[YOUR ASSIGNMENT] From the line with "PDB is Painful to CDB any cost –" through the final line, transcribe the material below character for character; include no other lines.

++++

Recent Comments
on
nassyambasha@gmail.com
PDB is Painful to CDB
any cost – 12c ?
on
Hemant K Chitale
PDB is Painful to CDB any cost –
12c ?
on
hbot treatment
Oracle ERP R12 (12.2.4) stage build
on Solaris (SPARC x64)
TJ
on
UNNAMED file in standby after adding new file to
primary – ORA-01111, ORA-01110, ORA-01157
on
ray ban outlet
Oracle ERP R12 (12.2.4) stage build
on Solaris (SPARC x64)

++++

[SOLUTION TO THIS TASK]
PDB is Painful to CDB any cost –
12c ?
on
hbot treatment
Oracle ERP R12 (12.2.4) stage build
on Solaris (SPARC x64)
TJ
on
UNNAMED file in standby after adding new file to
primary – ORA-01111, ORA-01110, ORA-01157
on
ray ban outlet
Oracle ERP R12 (12.2.4) stage build
on Solaris (SPARC x64)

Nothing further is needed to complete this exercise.